## DATA EXTRACTS:
********************
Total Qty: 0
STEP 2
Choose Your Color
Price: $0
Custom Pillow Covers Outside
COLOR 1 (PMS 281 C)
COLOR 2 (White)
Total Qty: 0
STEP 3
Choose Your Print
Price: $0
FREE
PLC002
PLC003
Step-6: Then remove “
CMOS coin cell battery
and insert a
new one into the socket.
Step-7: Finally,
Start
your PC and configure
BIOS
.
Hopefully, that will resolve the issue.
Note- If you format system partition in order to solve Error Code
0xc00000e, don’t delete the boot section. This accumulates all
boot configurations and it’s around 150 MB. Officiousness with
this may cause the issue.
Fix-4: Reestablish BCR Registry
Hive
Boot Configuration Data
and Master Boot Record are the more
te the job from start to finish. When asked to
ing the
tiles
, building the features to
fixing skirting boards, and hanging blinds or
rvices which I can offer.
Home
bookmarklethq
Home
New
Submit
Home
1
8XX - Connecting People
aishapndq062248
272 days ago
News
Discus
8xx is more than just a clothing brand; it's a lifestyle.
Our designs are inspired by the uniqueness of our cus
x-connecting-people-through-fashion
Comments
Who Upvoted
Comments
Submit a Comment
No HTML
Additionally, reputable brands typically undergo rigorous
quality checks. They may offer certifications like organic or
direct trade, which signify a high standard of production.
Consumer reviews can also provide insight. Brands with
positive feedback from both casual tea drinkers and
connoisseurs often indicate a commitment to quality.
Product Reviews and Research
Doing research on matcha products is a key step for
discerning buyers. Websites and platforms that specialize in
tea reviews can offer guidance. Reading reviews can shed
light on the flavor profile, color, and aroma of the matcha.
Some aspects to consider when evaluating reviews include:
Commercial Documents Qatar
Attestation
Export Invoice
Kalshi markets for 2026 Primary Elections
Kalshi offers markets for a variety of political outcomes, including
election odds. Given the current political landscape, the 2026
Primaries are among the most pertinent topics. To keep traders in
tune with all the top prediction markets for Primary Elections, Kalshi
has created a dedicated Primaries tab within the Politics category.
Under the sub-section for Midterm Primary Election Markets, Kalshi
********************
## INSTRUCTIONS FOR THE TASK:
Print exactly, and only, the lines from the line that contains "tune with all" through the last line of the records.

## YOUR RESPONSE:
tune with all the top prediction markets for Primary Elections, Kalshi
has created a dedicated Primaries tab within the Politics category.
Under the sub-section for Midterm Primary Election Markets, Kalshi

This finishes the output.